### WORK INSTRUCTIONS
From the data below, copy every line that contains the word "they".

### EXTRACTED ENTRIES
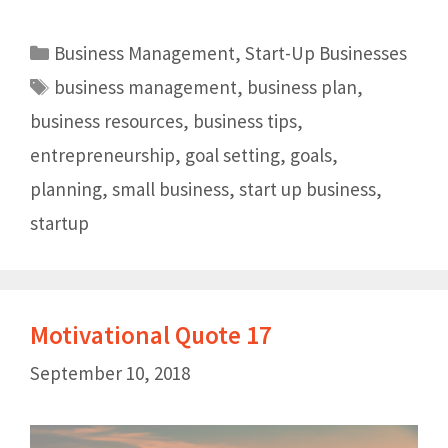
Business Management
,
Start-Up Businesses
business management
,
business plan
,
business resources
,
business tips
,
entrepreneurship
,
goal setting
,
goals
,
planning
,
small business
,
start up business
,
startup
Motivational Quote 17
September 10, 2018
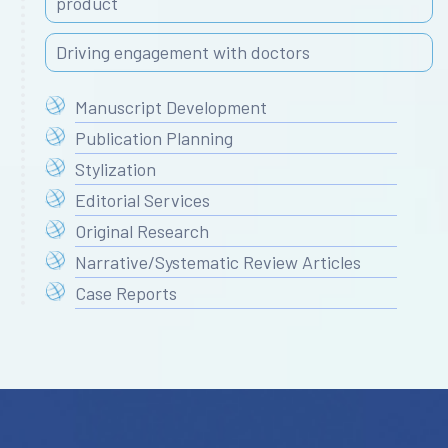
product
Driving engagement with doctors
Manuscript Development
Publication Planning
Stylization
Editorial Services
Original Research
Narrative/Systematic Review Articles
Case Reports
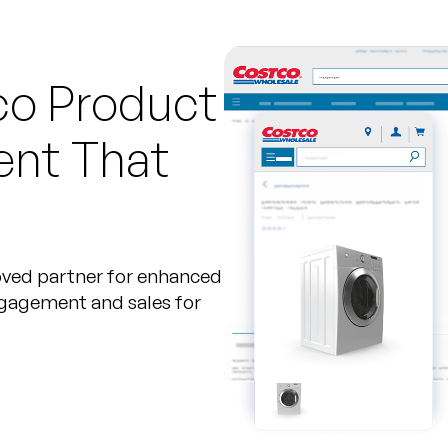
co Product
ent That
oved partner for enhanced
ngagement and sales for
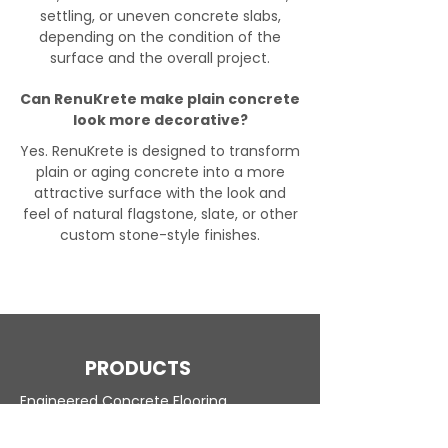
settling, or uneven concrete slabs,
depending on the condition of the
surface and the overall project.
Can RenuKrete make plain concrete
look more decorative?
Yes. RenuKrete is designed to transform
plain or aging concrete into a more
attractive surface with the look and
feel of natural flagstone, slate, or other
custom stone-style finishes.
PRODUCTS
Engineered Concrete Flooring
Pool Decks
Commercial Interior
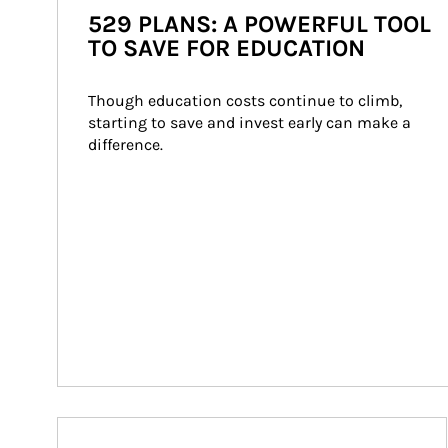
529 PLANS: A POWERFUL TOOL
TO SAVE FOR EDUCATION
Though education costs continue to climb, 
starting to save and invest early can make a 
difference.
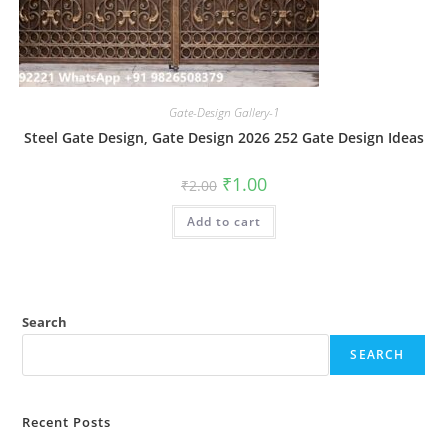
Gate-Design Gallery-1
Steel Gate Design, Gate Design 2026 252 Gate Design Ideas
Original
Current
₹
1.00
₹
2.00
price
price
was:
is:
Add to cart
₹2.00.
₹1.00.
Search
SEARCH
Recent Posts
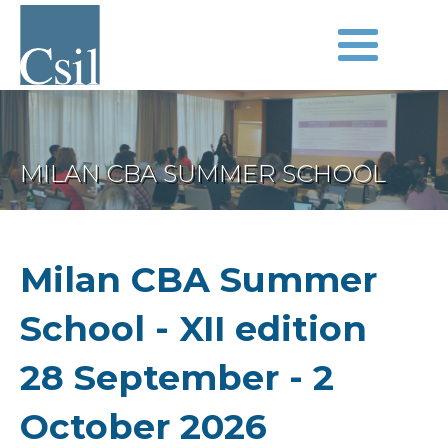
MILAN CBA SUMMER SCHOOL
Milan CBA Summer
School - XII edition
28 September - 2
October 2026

* * *

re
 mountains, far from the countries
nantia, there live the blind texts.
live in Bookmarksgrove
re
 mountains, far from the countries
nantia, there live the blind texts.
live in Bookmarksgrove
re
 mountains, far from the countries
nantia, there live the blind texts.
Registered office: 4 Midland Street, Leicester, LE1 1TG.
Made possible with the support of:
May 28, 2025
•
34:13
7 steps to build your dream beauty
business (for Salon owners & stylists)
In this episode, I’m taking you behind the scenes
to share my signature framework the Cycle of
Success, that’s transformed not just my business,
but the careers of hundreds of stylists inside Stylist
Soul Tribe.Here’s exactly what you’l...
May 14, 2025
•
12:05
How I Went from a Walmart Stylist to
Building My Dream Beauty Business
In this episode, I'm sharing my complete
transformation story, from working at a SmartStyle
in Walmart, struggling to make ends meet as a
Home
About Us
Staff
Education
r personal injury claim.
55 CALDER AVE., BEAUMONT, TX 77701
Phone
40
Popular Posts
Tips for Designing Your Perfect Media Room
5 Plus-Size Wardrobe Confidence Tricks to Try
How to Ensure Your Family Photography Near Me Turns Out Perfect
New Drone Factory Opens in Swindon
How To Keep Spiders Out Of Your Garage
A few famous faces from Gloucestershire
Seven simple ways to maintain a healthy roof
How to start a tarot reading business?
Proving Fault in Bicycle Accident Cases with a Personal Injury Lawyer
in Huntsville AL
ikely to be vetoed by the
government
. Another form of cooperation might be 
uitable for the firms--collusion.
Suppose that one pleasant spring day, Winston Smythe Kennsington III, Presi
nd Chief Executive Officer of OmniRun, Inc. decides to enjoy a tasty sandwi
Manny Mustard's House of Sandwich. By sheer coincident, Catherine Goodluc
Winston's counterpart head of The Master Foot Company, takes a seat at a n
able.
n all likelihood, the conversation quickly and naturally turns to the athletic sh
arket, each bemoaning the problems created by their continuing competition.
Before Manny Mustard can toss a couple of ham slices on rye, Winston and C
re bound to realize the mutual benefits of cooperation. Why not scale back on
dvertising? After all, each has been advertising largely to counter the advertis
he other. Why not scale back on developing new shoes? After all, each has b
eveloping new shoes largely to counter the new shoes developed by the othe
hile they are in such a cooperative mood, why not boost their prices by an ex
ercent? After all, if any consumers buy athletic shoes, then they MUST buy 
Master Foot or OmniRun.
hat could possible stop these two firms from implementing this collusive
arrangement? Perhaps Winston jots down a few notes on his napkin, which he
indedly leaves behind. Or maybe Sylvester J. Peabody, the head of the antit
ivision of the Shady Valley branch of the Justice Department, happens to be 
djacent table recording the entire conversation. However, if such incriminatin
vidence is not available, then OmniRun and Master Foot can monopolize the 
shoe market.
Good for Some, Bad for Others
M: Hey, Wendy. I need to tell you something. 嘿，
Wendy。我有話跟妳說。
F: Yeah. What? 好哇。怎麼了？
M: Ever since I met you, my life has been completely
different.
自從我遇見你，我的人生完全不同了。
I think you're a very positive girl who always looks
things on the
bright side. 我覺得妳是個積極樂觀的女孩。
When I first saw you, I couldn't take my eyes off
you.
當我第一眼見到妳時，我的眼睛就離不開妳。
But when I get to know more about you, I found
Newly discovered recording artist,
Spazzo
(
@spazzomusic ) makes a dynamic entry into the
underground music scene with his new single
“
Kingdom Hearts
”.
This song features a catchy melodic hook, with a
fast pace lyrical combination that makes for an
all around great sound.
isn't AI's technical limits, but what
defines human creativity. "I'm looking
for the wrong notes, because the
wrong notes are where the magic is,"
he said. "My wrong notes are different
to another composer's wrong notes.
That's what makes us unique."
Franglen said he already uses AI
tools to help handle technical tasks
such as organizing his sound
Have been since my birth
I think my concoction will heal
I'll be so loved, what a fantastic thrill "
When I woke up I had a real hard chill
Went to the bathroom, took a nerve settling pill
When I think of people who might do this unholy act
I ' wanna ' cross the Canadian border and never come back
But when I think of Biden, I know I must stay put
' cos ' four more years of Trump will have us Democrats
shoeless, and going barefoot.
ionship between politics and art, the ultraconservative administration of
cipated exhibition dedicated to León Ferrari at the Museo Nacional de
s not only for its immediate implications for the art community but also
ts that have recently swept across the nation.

### EXPECTED OUTPUT
hile they are in such a cooperative mood, why not boost their prices by an ex
ercent? After all, if any consumers buy athletic shoes, then they MUST buy 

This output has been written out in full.